Il greggio cala ai minimi da oltre cinque anni e mezzo con il Wti sotto quota 60 dollari al barile e il Brent a 63 dollari. Rallenta la produzione industriale cinese. Stabile lo spread e il rendimento dei Btp. Attesa per l’occupazione nell’Eurozona. Il petrolio frena le Borse e la Grecia spaventa l’Europa MILANO – Ore 11. Il petrolio crolla sotto quota 60 dollari al barile, look ai minimi da oltre cinque anni e mezzo. La Cina rallenta e il Giappone resta in attesa del voto di domenica. Il quadro macroeconomico resta dunque nebuloso: la ripresa si vede solo negli Stati Uniti, dove la Fed potrebbe decidere di rialzare il costo del denaro già nella primavera dell’anno prossimo.
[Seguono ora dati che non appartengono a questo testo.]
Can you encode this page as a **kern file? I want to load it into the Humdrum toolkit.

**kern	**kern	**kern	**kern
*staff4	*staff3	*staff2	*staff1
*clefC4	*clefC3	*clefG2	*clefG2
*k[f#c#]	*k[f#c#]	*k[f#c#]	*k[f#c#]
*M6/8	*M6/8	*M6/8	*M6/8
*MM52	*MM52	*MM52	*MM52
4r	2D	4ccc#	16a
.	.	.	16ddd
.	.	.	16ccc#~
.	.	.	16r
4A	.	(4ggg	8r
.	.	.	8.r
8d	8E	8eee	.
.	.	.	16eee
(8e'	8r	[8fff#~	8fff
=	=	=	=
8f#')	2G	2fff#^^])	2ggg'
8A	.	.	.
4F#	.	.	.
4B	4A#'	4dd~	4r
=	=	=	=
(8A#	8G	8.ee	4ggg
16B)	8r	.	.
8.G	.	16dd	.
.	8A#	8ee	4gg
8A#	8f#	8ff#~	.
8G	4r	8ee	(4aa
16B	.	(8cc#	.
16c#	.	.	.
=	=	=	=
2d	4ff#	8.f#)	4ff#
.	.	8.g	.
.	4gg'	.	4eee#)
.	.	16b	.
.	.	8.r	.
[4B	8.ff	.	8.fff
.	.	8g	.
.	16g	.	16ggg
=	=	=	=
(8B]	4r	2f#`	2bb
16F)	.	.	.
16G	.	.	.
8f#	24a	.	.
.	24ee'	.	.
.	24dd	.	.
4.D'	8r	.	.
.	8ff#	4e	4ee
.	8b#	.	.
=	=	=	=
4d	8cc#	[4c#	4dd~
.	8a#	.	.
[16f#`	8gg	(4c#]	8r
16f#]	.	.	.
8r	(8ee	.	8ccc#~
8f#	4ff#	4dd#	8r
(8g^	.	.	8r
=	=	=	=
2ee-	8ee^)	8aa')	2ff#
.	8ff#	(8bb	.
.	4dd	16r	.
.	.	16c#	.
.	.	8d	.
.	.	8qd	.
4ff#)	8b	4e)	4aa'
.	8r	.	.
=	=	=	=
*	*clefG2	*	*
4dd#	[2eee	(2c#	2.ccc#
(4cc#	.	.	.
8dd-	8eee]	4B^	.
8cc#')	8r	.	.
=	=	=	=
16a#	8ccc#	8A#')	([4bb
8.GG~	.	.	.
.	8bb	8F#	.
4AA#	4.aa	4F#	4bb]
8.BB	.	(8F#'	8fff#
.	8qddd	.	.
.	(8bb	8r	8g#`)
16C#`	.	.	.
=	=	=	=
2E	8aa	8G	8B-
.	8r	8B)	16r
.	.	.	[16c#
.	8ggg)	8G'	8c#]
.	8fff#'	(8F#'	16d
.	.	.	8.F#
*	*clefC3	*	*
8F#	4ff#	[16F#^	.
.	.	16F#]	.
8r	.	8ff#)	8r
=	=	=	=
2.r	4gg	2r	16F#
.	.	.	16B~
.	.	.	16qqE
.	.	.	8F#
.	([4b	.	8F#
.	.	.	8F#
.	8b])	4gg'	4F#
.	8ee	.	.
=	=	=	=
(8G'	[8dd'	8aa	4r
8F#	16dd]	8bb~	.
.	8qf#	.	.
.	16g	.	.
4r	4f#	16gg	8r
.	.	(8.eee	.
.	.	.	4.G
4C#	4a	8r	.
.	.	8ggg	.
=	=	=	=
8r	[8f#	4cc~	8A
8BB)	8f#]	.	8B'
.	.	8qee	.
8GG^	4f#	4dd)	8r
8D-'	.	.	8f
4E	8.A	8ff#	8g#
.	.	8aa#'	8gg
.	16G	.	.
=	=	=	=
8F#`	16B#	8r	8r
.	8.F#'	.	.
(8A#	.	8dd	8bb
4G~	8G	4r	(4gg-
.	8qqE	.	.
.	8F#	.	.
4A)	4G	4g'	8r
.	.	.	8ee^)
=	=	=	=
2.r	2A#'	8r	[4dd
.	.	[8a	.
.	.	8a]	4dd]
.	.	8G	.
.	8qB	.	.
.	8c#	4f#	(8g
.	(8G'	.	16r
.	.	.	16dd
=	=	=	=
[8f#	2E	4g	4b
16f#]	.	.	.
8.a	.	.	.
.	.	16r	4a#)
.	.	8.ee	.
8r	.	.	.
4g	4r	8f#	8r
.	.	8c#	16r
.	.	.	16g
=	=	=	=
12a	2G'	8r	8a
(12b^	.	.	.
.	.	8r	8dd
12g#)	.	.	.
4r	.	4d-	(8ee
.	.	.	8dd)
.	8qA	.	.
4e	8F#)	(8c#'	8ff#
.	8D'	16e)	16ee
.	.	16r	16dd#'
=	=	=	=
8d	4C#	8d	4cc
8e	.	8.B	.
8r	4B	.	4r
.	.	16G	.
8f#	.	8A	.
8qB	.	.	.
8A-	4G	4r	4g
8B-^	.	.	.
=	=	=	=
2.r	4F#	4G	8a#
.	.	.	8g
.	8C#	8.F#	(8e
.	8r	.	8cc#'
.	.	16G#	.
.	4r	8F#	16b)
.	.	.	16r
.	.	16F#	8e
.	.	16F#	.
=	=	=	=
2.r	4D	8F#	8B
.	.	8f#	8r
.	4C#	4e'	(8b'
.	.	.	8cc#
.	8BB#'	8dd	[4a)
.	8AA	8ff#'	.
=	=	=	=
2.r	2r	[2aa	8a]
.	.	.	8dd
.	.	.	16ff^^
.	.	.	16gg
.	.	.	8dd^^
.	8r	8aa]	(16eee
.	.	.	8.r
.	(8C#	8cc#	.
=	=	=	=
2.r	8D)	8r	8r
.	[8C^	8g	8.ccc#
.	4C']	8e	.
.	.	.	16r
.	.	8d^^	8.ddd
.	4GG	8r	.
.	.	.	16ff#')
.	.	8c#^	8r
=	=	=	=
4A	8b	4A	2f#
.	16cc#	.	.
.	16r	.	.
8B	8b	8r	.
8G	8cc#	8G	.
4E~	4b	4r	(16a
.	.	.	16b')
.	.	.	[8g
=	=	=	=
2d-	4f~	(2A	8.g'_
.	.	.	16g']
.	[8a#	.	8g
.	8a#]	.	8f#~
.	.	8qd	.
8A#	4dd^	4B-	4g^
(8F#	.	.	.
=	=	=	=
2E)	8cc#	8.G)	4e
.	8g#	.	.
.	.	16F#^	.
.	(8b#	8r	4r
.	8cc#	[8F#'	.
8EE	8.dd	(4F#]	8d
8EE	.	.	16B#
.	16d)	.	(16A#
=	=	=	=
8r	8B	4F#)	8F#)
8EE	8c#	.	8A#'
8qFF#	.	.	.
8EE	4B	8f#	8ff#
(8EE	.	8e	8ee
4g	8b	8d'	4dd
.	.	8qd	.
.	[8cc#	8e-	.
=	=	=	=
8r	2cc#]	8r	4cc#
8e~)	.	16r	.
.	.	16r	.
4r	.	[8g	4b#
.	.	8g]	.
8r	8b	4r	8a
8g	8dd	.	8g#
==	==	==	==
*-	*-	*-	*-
Di segno opposto è invece la reazione che gli analisti si aspettano dalla Bce: dopo l’esito dell’asta Tltro di ieri gli addetti ai lavori sono convinti che Mario Draghi lancerà il quantitative easing, l’acquisto di titoli di Stato sul mercato secondario, già a gennaio.
D’altra parte in Europa la situazione resta delicata: si guarda alla Grecia, chiamata ad eleggere il presidente della Repubblica, in un voto che, però, rischia di tramutarsi in un referendum sulla leadership del premier, Antonis Samaras. Senza un’intesa, infatti, il parlamento verrebbe sciolto e il Paese tornerebbe alle urne entro fine gennaio: in testa ai sondaggi c’è la sinistra radicale di Alexis Tsipras che non chiede più l’uscita dall’euro, ma vuole rinegoziare gli aiuti dell’Ue ad Atene.
Sempre in Europa si attendono, per oggi, i dati sull’occupazione dell’Eurozona nel terzo trimestre dell’anno e quelli sulla produzione industriale: gli analisti si aspettano una stagnazione. Dall’Italia, intanto, è arrivato il dato definitivo sull’inflazione a novembre: rispetto a ottobre è calata dello 0,2%.
In Asia, come anticipato, la produzione industriale cinese ha segnato a novembre un aumento del 7,2% su anno, un poco sotto le attese, ma a settembre era cresciuta dell’8% e a ottobre del 7,7%. Segnali positivi, invece, dalle vendite al dettaglio che sono aumentate dell’11,7%.
In questo momento, però, è il petrolio il miglior indicatore della situazione economica globale: la produzione rimane stabile, ma la domanda è sempre più flebile, a dimostrazione che la ripresa è tutt’altro che solida. In particolare, il Brent continua la sua corsa al ribasso ai minimi da 5 anni e mezzo (luglio 2009) dopo aver toccato quota 63 dollari al barile; il Wti cede 53 cent a 59,41 dollari al barile dopo aver toccato quota 58,8.
E così a Milano Piazza Affari è in ribasso dell’1,4%, mentre Londra cede l’1,3%, Francoforte l’1,2% come Parigi. L’euro è in calo sul dollaro: la monete unica europea passa di mano a 1,2391 contro il dollaro. Poco mosso, invece, lo spread in area 137 punti con i Btp che rendono il 2,03%. A Parigi è sotto i riflettori il titoli Kering dopo l’addio di Frida Giannini a Gucci dopo 12 anni.
In mattinata l’indice Nikkei di Tokyo ha chiuso in rialzo dello 0,66% spinto dal buon andamento delle vendite al dettaglio Usa. La Borsa ha guadagnato 114,18 punti a 17.371,58 punti. L’indice Topix è aumentato dello 0,19% (+2,61 punti) a 1.399,65 Punti. La seduta è stata estremamente attiva con oltre 3 miliardi di titoli scambiati sul primo mercato.
Ieri sera, per la prima volta in quattro sedute, Wall Street ha chiuso in rialzo grazie alle vendite al dettaglio, a novembre balzate più delle stime. Il settore dei beni discrezionali è risultato il migliore (+0,82%). Gli indici si sono tuttavia allontanati dai massimi visti a livello intraday a causa del petrolio, sceso sotto quota 60 dollari al barile per la prima volta dal luglio 2009. Il mercato continua a valutare le implicazioni del calo del greggio: da un lato lascia nelle tasche degli americani più denaro da spendere; dall’altro riduce gli utili dei gruppi energetici, soprattutto quelli i cui ricavi dipendono dallo shale oil in usa. Alla fine l’S&P 500 ha guadagnato lo 0,45%, il Dow Jones lo 0,36% e il Nasdaq lo 0,52%.